▸ **Source data**
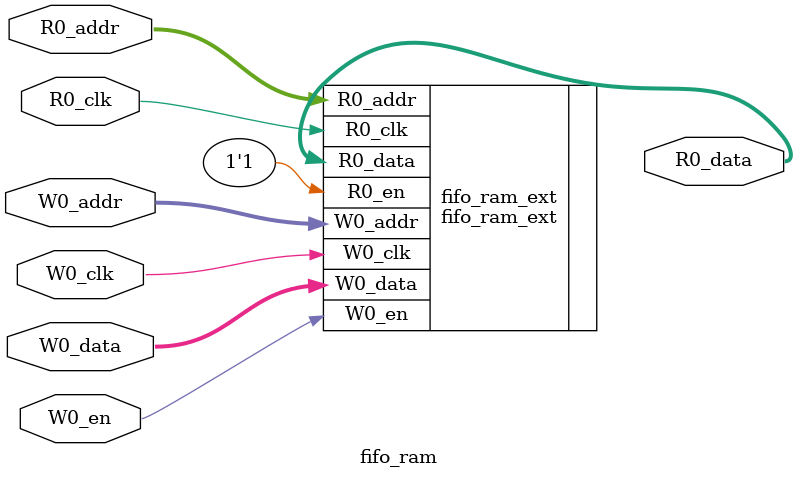
<source format=sv>
`ifndef RANDOMIZE
  `ifdef RANDOMIZE_MEM_INIT
    `define RANDOMIZE
  `endif // RANDOMIZE_MEM_INIT
`endif // not def RANDOMIZE
`ifndef RANDOMIZE
  `ifdef RANDOMIZE_REG_INIT
    `define RANDOMIZE
  `endif // RANDOMIZE_REG_INIT
`endif // not def RANDOMIZE

`ifndef RANDOM
  `define RANDOM $random
`endif // not def RANDOM

// Users can define INIT_RANDOM as general code that gets injected into the
// initializer block for modules with registers.
`ifndef INIT_RANDOM
  `define INIT_RANDOM
`endif // not def INIT_RANDOM

// If using random initialization, you can also define RANDOMIZE_DELAY to
// customize the delay used, otherwise 0.002 is used.
`ifndef RANDOMIZE_DELAY
  `define RANDOMIZE_DELAY 0.002
`endif // not def RANDOMIZE_DELAY

// Define INIT_RANDOM_PROLOG_ for use in our modules below.
`ifndef INIT_RANDOM_PROLOG_
  `ifdef RANDOMIZE
    `ifdef VERILATOR
      `define INIT_RANDOM_PROLOG_ `INIT_RANDOM
    `else  // VERILATOR
      `define INIT_RANDOM_PROLOG_ `INIT_RANDOM #`RANDOMIZE_DELAY begin end
    `endif // VERILATOR
  `else  // RANDOMIZE
    `define INIT_RANDOM_PROLOG_
  `endif // RANDOMIZE
`endif // not def INIT_RANDOM_PROLOG_

// Include register initializers in init blocks unless synthesis is set
`ifndef SYNTHESIS
  `ifndef ENABLE_INITIAL_REG_
    `define ENABLE_INITIAL_REG_
  `endif // not def ENABLE_INITIAL_REG_
`endif // not def SYNTHESIS

// Include rmemory initializers in init blocks unless synthesis is set
`ifndef SYNTHESIS
  `ifndef ENABLE_INITIAL_MEM_
    `define ENABLE_INITIAL_MEM_
  `endif // not def ENABLE_INITIAL_MEM_
`endif // not def SYNTHESIS

module fifo_ram(
  input  [3:0]     R0_addr,
  input            R0_clk,
  output [15999:0] R0_data,
  input  [3:0]     W0_addr,
  input            W0_en,
  input            W0_clk,
  input  [15999:0] W0_data
);

  fifo_ram_ext fifo_ram_ext (
    .R0_addr (R0_addr),
    .R0_en   (1'h1),
    .R0_clk  (R0_clk),
    .R0_data (R0_data),
    .W0_addr (W0_addr),
    .W0_en   (W0_en),
    .W0_clk  (W0_clk),
    .W0_data (W0_data)
  );
endmodule


</source>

▸ **Problem description**
Return every line from the entries that holds the string "input".

▸ **Exercise result**
  input  [3:0]     R0_addr,
  input            R0_clk,
  input  [3:0]     W0_addr,
  input            W0_en,
  input            W0_clk,
  input  [15999:0] W0_data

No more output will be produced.